All of this will be for nought, however, if Indigenous jurors are subject to discriminatory peremptories. Peremptories are an invitation to the accused and the Crown to act on unarticulated and unjustified prejudices and hunches and to attempt to achieve the jury they think is most favourable for their cause. Our justice system has failed to regulate their discriminatory use.  We can learn from the problems that US courts have had in regulating discriminatory uses of peremptory challenges.  Facially neutral reasons for discriminatory use of peremptories such as "I am excluding this person not because he or she is Indigenous but because of where they live or work or who they know" are not likely to inspire public confidence that there is no discrimination.   


A Better Way?


It is a testament to the patience, restraint and strength of Indigenous communities that their reaction to the acquittals in the Stanley and Cormier cases involving the deaths of Colten Boushie and Tina Fontaine cases have been not only peaceful, but eloquent and dignified. Instead of understandable anger and rage, the families of the young deceased and others have called for peace and reform.


We should have the humility to recognize that the Canadian criminal justice system has repeatedly failed Indigenous people both as accused and victims. In some and perhaps many cases, there may be better ways to handle criminal justice matters that do not involve juries under the Criminal Code but rather involve Indigenous laws and justice systems.


That said, the Canadian criminal justice system must not discriminate and jury selection reform is urgently needed to prevent a repeat of the discriminatory jury selection process used in the Colten Boushie/Gerald Stanley case.

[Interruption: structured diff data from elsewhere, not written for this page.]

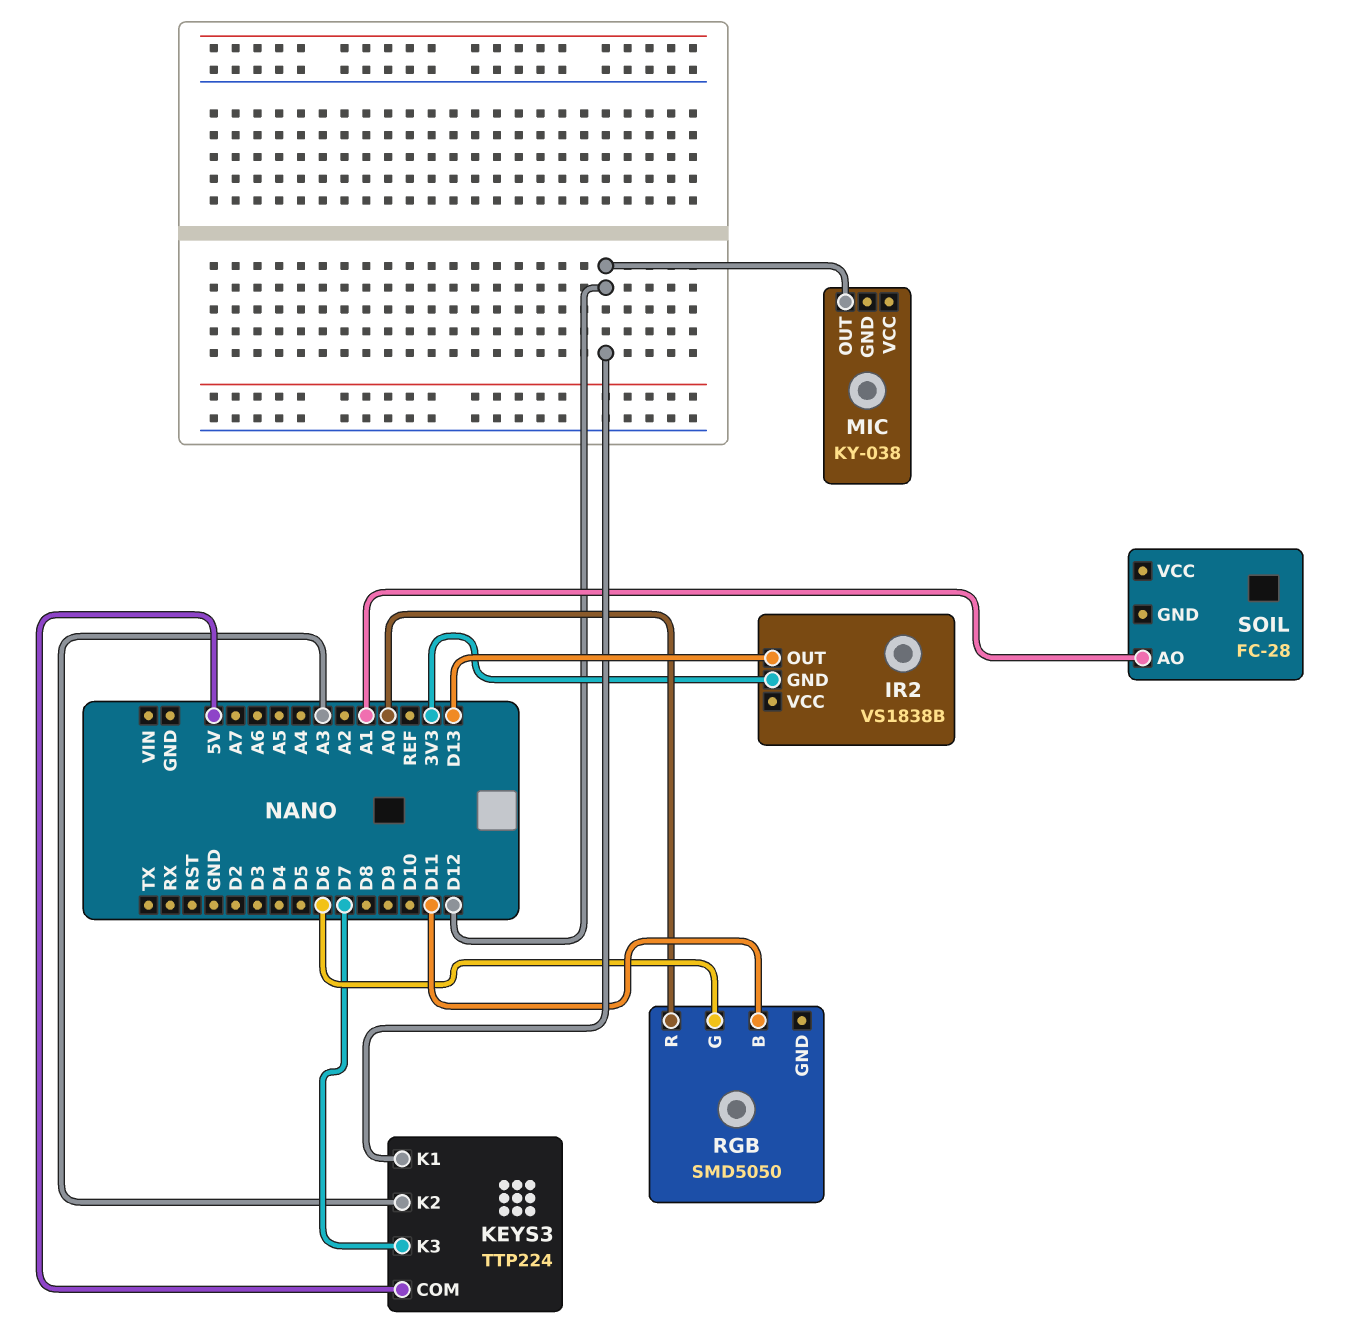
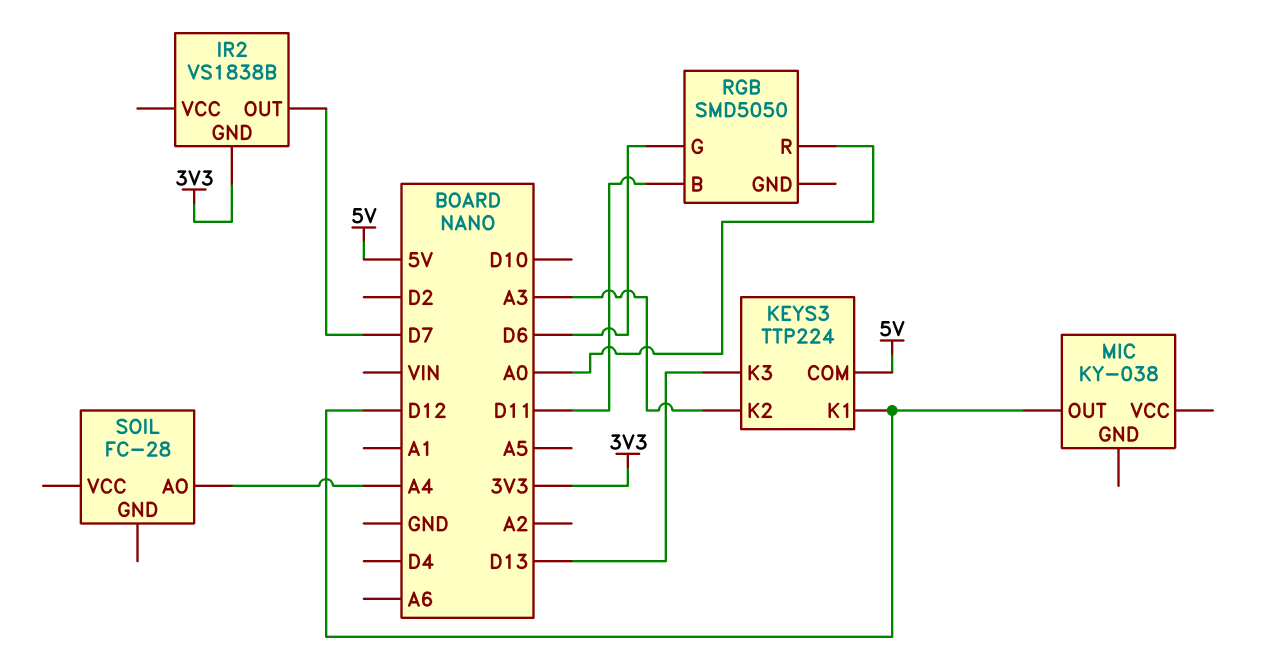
IR2 pin OUT: D13 -> D7
KEYS3 pin K3: D7 -> D13
SOIL pin AO: A1 -> A4

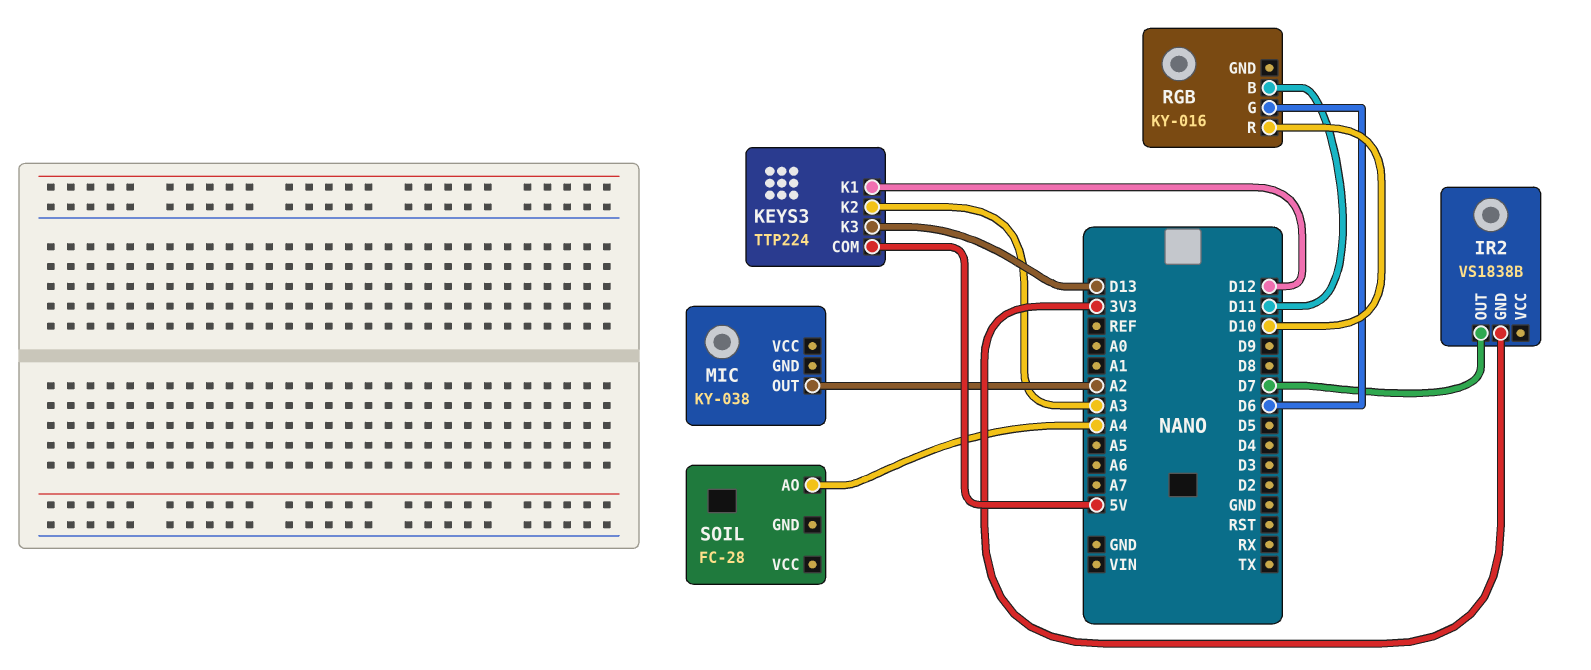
MIC pin OUT: D12 -> A2
RGB: SMD5050 -> KY-016
RGB pin R: A0 -> D10

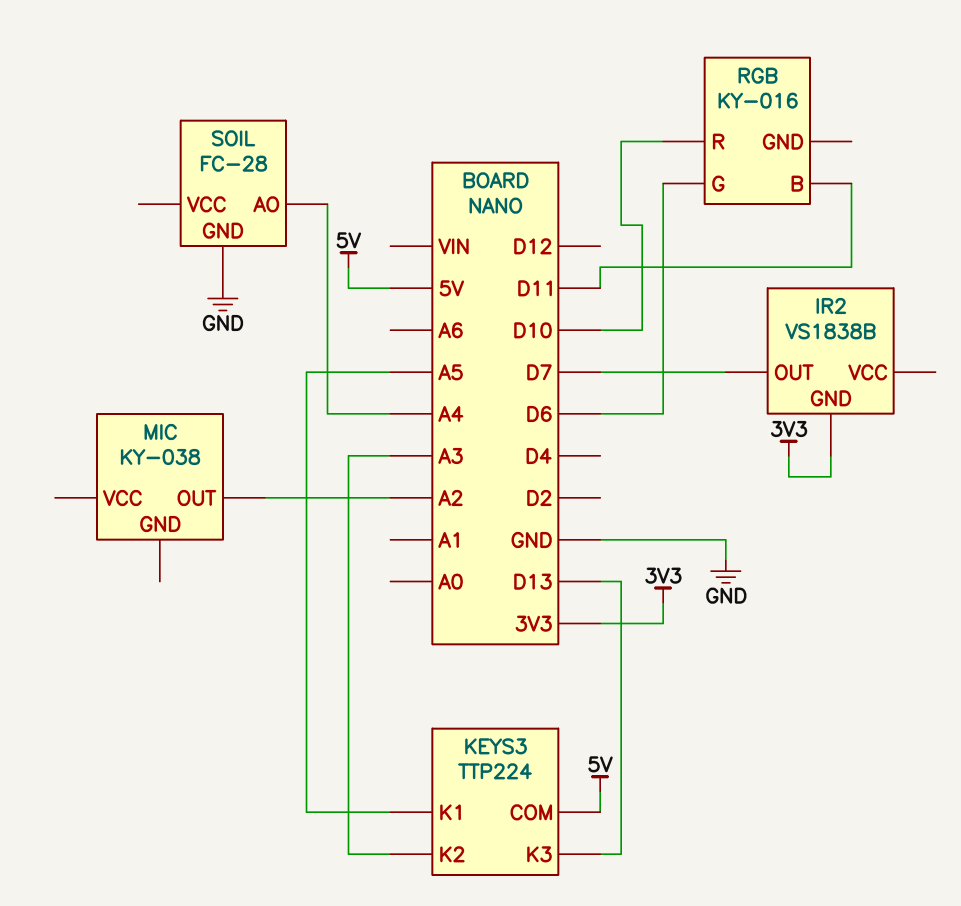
KEYS3 pin K1: D12 -> A5
SOIL pin GND: none -> GND

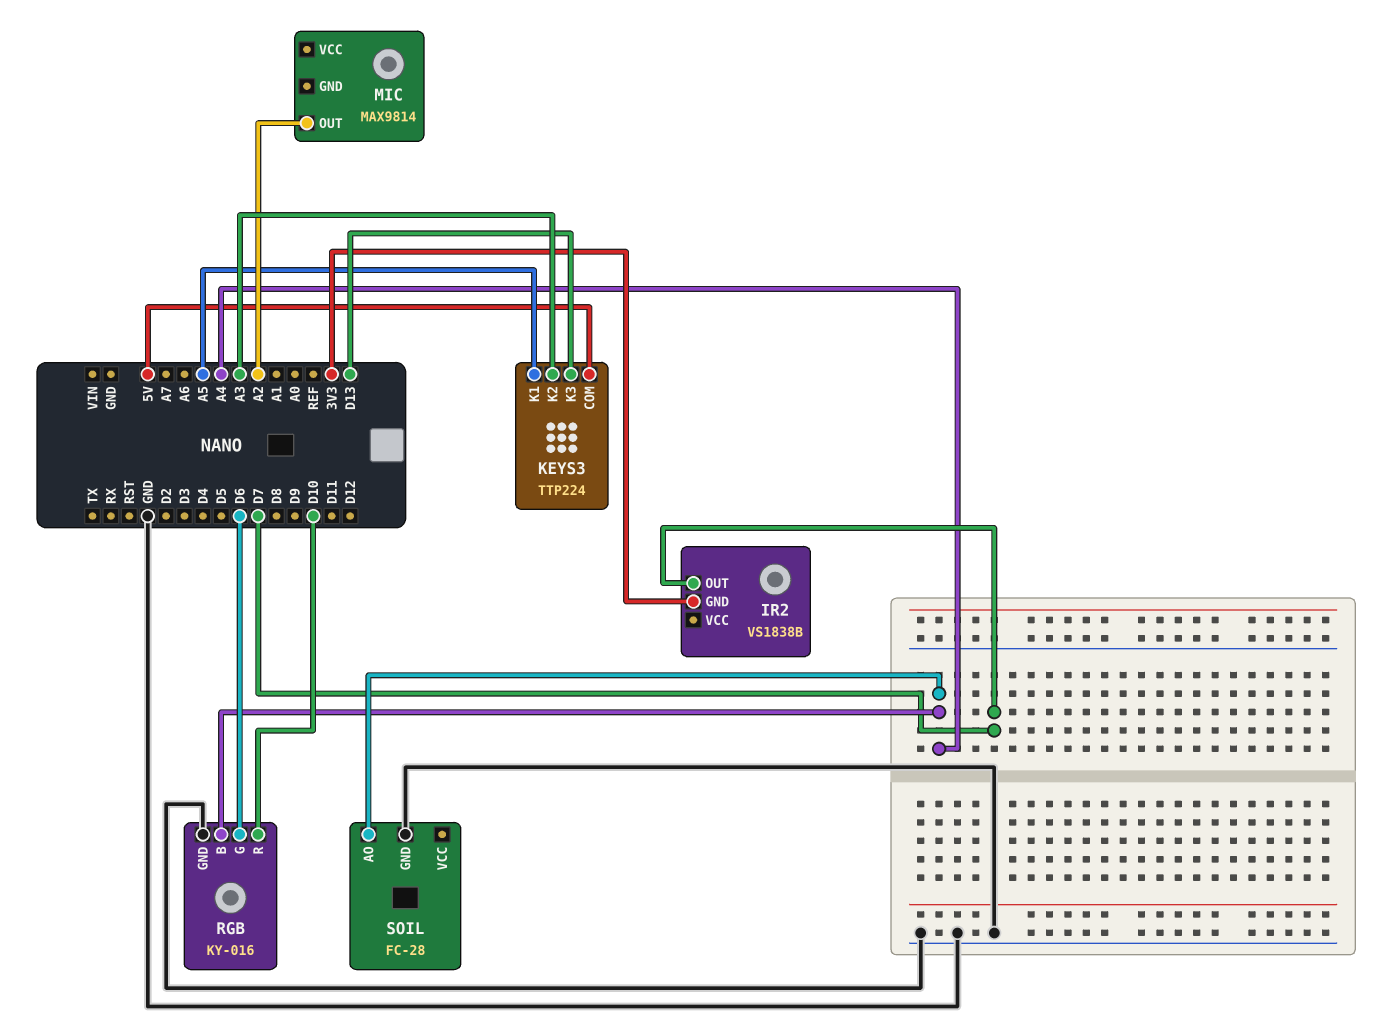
MIC: KY-038 -> MAX9814
RGB pin B: D11 -> A4
RGB pin GND: none -> GND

The easiest fix is abolishing peremptory challenges. In addition, the grounds to challenge jury panels should be expanded to include concerns about their representativeness.  All jurors must be impartial and competent, but a number of categorical restrictions on who can serve as a juror can no longer be justified. Instead, the grounds for challenges for cause and judicial screening should be expanded and clarified to serve the public interest in having impartial and competent jurors who are selected in a fair and transparent manner.